To the Editor:
We are grateful to Safer et al.  for commenting on the methodology used in our recent study , and for defining sarcopenia. The validity of segmental bioelectrical impedance analysis (BIA) for assessing skeletal muscle mass and the significance of low muscle function in the diagnosis of sarcopenia are important issues.
Safer et al. argued that segmental BIA might not be appropriate for measuring muscle mass, referring to two previous papers from Japan and Europe. The BIA system used in these studies is different from that used in our recent study . We used multifrequency BIA with a tetrapolar eight-point tactile electrode system (InBody 720; Biospace, Tokyo, Japan), a newly developed direct segmental multifrequency BIA (DSM-BIA) system.

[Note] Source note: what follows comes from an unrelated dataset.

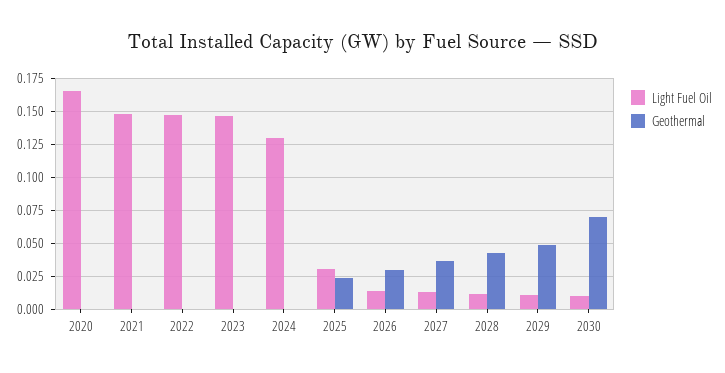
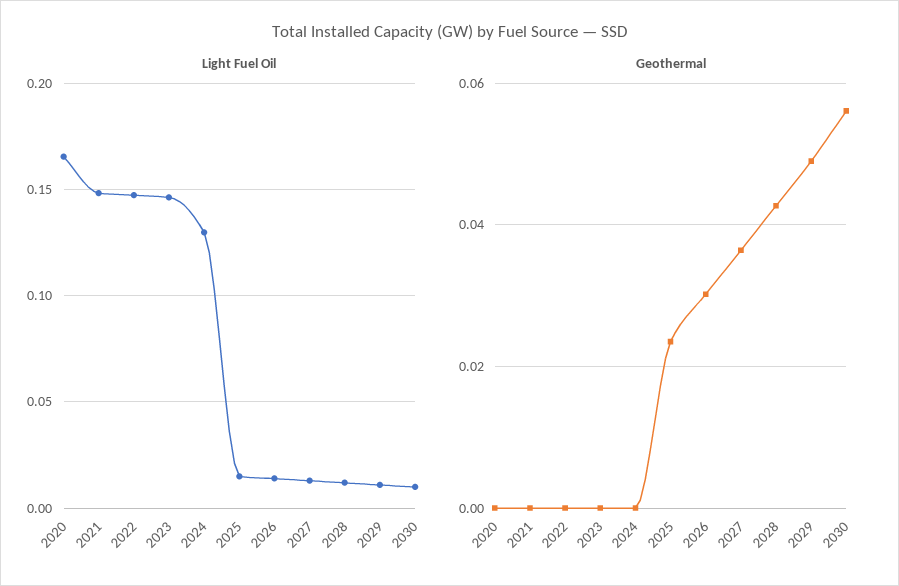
Light Fuel Oil, 2025: 0.03 -> 0.015
Geothermal, 2030: 0.07 -> 0.056

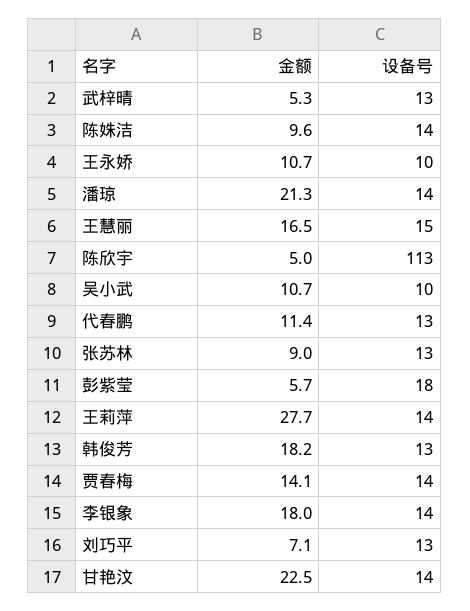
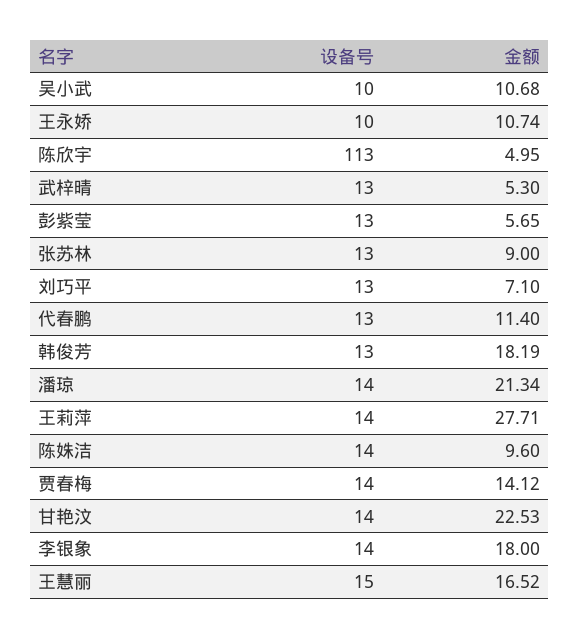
设备号, 彭紫莹: 18 -> 13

Unlike conventional BIA equipment, which often takes only partial measurements and therefore relies upon formulas to estimate whole body composition, this technique employs the assumption that the human body is composed of five interconnecting cylinders and takes direct impedance measurements from the various body compartments. Of the BIA devices developed over the years, the DSM-BIA system has been thus shown to be superior in the estimation of body composition . Ling et al. recently demonstrated excellent agreement between DSM-BIA and dual energy X-ray absorptiometry (DEXA) for the estimation of lean body mass in both sexes in a large general middle-aged population (n = 484) .
In our recent report, no significant correlations were observed between the skeletal muscle mass and Child-Pugh classification (p = 0.278). To rule out the possibility that BIA overestimated muscle mass in patients with overhydration, including massive ascites and edema, which are often found in patients with Child-Pugh C liver disease, we further divided 74 Child-Pugh C patients into three groups according to the degree of ascites fluid retention (no ascites; 24, mild to moderate ascites; 24, massive ascites; 26), and compared skeletal muscle mass among them. Consequently, skeletal muscle mass in the massive ascites group (92.2 ± 12.2) was significantly lower than that in the no ascites group (102.9 ± 15.5; p = 0.0286; Figure 1). Therefore, the effect of overhydration on overestimation of BIA might be, if any, minimum in using this device, and the deterioration of liver function caused by liver cirrhosis accompanied the decrease in skeletal muscle mass in Child-Pugh C patients. A recent report demonstrating that lean body mass was highly correlated with good method agreement using DEXA as the reference test in 104 stable peritoneal dialysis patients (r = 0.95, p < 0.0001) strongly supports the accuracy of DSM-BIA, even in overhydrated patients . DSM-BIA is superior to DEXA in its simplicity, portability, lower cost, and absence of radiation exposure. Taking these findings into consideration, DSM-BIA can be viewed as the gold standard for assessing sarcopenia.
Evaluation of muscle function, in addition to muscle mass, would indeed be important for diagnosing sarcopenia. As for muscle function in patients undergoing liver transplantation, we are now conducting a prospective study, as described in our recent paper. The interim analysis shows that skeletal muscle mass is strongly correlated with grip strength (data not shown); therefore, misclassification of subjects in our recent report would be, if any, almost negligible.
T. Kaido* and S. Uemoto
Division of Hepato-Biliary-Pancreatic and Transplant Surgery, Department of Surgery, Graduate School of Medicine, Kyoto University, Kyoto, Japan
*Corresponding author: Toshimi Kaido, email@example.com
The authors of this manuscript have no conflicts of interest to disclose as described by the American Journal of Transplantation.